-- Extracted information follows --
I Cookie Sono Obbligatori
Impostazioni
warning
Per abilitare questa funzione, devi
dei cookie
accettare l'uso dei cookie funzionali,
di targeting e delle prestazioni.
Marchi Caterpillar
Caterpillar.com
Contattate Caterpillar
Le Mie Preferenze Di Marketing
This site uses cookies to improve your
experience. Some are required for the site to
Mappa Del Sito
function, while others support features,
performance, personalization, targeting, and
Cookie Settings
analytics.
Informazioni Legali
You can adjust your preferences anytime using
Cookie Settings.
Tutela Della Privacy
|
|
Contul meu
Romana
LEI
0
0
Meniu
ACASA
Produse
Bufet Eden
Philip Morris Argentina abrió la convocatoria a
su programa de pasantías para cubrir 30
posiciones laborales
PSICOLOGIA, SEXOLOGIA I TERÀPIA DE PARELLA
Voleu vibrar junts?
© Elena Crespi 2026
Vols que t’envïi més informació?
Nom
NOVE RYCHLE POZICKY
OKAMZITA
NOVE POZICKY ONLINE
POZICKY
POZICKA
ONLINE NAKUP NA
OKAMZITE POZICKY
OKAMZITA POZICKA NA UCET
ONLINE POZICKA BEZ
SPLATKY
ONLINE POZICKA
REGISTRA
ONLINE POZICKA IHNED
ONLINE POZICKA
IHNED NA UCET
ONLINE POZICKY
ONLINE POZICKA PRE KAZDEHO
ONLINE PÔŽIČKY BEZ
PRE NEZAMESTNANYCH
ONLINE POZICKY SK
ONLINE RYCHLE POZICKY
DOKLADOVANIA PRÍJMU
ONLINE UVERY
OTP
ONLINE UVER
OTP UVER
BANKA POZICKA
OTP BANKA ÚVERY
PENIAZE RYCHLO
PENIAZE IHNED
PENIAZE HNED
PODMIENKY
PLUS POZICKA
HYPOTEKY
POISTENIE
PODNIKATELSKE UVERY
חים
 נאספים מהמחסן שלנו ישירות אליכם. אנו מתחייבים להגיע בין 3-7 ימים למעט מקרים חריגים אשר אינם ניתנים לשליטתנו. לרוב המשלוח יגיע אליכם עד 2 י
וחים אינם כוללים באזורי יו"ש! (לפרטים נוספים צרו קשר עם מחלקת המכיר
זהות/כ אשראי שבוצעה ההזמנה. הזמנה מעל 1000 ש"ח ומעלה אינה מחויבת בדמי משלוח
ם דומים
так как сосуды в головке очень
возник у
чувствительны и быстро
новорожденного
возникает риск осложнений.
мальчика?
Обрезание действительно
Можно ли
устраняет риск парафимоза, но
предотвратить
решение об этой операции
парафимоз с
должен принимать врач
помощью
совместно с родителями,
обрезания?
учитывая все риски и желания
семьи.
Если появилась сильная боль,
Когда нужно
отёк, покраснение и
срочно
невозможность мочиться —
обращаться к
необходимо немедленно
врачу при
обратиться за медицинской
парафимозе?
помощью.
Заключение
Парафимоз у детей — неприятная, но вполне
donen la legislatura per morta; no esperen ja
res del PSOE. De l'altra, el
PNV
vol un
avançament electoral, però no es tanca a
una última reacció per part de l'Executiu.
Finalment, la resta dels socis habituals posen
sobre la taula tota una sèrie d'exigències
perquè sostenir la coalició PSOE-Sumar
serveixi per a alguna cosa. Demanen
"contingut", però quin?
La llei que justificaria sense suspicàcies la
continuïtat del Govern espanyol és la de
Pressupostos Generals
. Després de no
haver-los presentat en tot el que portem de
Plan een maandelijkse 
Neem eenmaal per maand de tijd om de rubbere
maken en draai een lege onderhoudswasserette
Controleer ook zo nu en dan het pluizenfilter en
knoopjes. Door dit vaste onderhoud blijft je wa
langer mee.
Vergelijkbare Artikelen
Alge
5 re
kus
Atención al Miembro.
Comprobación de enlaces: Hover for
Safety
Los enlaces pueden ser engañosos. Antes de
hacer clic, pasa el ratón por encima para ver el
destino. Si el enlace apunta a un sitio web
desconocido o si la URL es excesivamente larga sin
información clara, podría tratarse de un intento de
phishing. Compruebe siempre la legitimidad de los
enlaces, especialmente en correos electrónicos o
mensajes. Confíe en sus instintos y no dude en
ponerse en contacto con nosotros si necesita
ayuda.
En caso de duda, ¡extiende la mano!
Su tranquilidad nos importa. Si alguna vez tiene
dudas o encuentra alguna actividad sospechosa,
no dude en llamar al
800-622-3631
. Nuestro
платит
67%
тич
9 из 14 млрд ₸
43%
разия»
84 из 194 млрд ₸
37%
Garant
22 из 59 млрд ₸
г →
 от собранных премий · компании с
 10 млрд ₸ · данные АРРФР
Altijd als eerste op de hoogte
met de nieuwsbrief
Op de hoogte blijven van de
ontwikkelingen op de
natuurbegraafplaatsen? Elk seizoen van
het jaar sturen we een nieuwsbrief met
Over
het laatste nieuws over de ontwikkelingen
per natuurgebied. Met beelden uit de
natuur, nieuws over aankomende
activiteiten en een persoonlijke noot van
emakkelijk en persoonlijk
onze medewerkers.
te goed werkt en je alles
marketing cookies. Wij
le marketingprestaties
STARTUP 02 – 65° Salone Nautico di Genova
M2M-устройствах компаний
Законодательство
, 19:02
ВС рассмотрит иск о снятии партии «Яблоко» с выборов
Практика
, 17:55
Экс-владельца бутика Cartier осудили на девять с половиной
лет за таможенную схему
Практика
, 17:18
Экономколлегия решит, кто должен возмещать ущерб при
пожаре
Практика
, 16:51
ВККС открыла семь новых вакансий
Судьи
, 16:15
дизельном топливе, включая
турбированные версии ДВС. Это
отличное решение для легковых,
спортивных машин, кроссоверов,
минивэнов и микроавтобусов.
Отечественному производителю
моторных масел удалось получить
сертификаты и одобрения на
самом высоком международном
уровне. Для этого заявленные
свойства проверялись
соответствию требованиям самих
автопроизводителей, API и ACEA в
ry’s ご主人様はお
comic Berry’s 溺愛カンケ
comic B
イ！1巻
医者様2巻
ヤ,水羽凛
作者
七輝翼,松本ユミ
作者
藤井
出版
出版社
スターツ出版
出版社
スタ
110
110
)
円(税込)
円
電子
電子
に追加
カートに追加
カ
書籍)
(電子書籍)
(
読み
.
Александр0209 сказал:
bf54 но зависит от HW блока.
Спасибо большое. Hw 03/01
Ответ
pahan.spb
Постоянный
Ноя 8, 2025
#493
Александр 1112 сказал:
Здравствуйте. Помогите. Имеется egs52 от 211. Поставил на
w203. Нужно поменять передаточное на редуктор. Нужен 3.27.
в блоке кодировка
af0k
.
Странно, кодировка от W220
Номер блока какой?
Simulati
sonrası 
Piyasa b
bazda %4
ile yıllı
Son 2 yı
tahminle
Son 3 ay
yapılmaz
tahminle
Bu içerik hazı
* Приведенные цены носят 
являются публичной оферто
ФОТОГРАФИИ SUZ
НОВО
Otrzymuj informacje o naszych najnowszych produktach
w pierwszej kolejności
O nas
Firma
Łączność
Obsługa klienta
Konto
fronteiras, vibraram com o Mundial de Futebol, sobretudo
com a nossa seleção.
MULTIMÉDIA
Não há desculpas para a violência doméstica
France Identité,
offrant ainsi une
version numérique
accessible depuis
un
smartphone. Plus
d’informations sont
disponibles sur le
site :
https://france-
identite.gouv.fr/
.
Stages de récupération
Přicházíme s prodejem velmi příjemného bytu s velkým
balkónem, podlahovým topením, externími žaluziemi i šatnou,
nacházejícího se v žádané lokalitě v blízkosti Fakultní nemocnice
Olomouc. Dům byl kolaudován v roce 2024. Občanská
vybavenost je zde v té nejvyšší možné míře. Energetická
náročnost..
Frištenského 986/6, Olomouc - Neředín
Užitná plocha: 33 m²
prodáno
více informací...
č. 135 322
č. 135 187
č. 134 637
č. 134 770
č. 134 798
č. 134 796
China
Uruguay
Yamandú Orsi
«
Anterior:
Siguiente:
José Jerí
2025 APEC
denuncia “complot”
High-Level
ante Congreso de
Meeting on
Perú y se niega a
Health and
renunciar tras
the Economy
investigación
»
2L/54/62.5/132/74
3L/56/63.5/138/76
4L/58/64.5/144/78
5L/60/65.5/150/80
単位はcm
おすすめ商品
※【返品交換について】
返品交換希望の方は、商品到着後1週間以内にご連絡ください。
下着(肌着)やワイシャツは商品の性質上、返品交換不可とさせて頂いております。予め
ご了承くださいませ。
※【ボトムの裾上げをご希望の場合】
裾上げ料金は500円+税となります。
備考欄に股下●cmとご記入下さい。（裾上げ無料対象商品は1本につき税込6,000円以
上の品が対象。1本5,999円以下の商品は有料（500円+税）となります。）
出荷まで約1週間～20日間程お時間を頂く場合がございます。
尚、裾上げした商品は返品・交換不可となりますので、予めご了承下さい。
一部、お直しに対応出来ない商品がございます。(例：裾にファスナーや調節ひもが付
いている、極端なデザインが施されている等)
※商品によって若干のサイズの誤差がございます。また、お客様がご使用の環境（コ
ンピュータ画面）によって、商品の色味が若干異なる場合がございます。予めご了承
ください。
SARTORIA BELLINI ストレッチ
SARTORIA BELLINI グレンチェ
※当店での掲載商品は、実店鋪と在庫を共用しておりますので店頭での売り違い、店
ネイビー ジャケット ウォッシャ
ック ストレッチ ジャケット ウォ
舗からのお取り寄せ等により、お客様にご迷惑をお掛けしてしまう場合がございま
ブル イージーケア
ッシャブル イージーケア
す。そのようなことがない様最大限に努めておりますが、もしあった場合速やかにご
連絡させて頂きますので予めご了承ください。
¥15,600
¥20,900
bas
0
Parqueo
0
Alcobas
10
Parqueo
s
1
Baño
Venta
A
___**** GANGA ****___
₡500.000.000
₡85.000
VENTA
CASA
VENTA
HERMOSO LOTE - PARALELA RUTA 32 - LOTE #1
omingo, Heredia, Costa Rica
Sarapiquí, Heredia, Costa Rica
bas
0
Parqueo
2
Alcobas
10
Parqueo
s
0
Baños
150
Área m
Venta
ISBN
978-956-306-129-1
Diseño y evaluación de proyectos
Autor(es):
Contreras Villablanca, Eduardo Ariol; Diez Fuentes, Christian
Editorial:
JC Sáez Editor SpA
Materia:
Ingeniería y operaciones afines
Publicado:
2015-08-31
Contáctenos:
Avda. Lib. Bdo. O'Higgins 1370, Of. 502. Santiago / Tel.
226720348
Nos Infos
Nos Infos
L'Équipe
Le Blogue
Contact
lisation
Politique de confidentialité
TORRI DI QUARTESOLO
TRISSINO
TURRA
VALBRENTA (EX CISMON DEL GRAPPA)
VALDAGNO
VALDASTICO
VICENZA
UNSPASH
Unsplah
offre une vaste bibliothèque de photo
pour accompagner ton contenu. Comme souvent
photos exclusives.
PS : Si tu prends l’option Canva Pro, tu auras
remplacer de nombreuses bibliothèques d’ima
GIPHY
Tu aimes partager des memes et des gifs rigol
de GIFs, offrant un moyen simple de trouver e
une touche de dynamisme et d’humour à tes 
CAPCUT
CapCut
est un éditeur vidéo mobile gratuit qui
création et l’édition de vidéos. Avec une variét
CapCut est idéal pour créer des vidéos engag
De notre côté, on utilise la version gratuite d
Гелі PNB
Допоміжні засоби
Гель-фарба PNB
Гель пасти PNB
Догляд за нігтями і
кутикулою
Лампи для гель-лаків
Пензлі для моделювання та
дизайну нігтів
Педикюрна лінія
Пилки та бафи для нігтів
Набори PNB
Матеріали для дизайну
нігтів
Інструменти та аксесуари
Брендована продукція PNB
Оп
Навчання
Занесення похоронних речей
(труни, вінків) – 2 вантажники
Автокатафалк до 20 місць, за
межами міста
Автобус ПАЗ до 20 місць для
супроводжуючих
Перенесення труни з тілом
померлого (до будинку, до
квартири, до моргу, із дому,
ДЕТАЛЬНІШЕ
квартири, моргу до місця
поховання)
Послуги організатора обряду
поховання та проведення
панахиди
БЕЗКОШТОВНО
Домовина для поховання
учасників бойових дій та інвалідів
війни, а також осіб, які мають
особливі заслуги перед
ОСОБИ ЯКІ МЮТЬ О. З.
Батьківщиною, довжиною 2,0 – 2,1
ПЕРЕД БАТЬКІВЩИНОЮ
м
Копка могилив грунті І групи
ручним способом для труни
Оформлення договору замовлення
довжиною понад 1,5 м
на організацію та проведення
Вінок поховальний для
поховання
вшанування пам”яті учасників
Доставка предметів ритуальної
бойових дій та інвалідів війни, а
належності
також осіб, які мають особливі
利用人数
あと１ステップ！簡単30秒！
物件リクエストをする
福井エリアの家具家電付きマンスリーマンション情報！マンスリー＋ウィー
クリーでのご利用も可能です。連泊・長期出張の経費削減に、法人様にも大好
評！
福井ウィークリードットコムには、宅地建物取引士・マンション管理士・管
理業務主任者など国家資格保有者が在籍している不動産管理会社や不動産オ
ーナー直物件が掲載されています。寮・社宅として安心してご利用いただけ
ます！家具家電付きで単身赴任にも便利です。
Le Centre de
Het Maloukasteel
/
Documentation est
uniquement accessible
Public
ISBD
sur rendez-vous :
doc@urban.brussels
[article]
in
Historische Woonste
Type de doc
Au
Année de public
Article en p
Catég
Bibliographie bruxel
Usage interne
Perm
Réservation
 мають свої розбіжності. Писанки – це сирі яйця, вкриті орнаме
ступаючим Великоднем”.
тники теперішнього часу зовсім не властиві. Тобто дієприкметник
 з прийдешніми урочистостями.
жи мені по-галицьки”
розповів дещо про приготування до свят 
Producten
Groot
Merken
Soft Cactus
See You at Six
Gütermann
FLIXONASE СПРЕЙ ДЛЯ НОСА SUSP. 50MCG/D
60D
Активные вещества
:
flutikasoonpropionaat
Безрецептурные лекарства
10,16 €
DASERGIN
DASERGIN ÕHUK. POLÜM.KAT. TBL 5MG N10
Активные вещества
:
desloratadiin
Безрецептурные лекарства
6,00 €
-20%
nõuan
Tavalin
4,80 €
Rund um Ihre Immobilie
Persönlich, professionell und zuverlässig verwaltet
-- Extracted information concluded --
* _Problem to work on_:
Rewrite the data from its first line through the line containing "This site uses cookies to improve your", inclusive, swapping "warning" for "notice" and keeping everything else the same.

* _Response to this task_:
I Cookie Sono Obbligatori
Impostazioni
notice
Per abilitare questa funzione, devi
dei cookie
accettare l'uso dei cookie funzionali,
di targeting e delle prestazioni.
Marchi Caterpillar
Caterpillar.com
Contattate Caterpillar
Le Mie Preferenze Di Marketing
This site uses cookies to improve your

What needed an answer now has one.